O filme "Peregrinação" de João Botelho (2017), agora estreado, não é uma obra simples nem linear pelo que deve ser encarado em todos os seus níveis e implicações.
Crónica de viagens ao Extremo Oriente no século XVI, o livro de Fernão Mendes Pinto é uma obra fundamental da literatura portuguesa da época e de sempre. Desse modo se compreende a abordagem textual, do livro e da língua portuguesa neste filme como um motivo fundamental e fundador. Ora esta questão implica, a meu ver, uma certa austeridade da linguagem do cinema que o filme só parcialmente pratica.
De facto, com a preocupação de dar um estímulo aos portugueses na actualidade, o cineasta faz o espectáculo das navegações portuguesas mais do que a sua crónica vívida, utilizando para isso o canto a capella das canções de Fausto Bordalo Dias, que surgindo a propósito no espectáculo não têm directamente a ver com a crónica da época, que no filme comentam.
Com a voz off do narrador, que se compreende por existir tal figura no original, tudo contribui para que se esteja perante um espectáculo cinematográfico actual que até suaviza certas passagens mais cruas do original para dar a ideia de um périplo acidentado mas exótico dos aventureiros portugueses de quinhentos pelo Oriente.
Mas não se deve esquecer que este filme vem depois de outras abordagens da literatura portuguesa pelo cineasta nos seus filmes anteriores, em "O Filme do Desassossego" (2010) e "Os Maias" (2014), e tendo-o em consideração a trajectória é descendente, pois "Peregrinação" fica-se nas meias-tintas do duplo ou triplo registo, indeciso entre as palavras ditas/lidas, as imagens e as palavras cantadas, descomprometido e sem uma linha de rumo definida que não seja a do filme de aventuras em cenários exóticos.
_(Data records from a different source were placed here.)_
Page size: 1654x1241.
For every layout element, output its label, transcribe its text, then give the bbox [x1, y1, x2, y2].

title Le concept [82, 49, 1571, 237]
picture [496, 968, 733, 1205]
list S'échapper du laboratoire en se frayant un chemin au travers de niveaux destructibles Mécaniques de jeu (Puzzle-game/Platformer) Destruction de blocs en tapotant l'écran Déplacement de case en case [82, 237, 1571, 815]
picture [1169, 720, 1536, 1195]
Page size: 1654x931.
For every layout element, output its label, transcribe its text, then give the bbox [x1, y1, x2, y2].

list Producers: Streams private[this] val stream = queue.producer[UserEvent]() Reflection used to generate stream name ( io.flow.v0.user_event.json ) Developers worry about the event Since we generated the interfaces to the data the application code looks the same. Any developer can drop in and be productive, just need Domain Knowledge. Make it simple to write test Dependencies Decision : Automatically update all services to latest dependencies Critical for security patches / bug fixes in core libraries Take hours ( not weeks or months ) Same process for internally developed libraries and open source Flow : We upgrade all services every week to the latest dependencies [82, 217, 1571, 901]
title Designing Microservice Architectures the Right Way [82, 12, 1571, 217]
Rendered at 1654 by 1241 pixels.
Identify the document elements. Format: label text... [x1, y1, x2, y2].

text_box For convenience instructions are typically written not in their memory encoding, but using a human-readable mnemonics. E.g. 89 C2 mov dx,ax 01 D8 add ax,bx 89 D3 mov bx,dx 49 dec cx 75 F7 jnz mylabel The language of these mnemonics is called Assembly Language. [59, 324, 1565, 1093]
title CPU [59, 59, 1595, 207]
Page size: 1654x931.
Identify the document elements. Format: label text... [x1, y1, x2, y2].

Eu percebo o interesse deste como dos filmes anteriores do cineasta para a "educação nacional" mas, apesar de trabalhar sobre argumento seu, o rasgo criador original está cada vez mais ao serviço de uma mensagem e de destinatários que olhem boquiabertos e agradecidos para o grande espectáculo que em filme lhes é proporcionado por um grande artista
Onde seria de esperar exigência encontra-se condescendência pelos nossos honrados antepassados, apresentados como vítimas dos selvagens e cujas tropelias são largamente minimizadas ou ignoradas. De resto, os actores estão bem, com Cláudio da Silva de novo num duplo papel, Catarina Wallenstein, Jani Zhao e Cassiano Carneiro, a fotografia de Luís Branquinho e João Ribeiro, o guarda roupa de Silvia Garbowski e os cenários de João Mendes Ribeiro cumprem, a música, com arranjos de Daniel Bernardes e Luís Bragança Gil, embora deslocada compreende-se.
Apesar da assinatura inconfundível de João Botelho, este filme passa ao lado e à distância do grande filme que poderia ter sido nas mão de Paulo Rocha, que o teve como projecto que não pôde concretizar.
Apesar da assinatura inconfundível de João Botelho, este filme passa ao lado e à distância do grande filme que poderia ter sido nas mão de Paulo Rocha, que o teve como projecto que não pôde concretizar.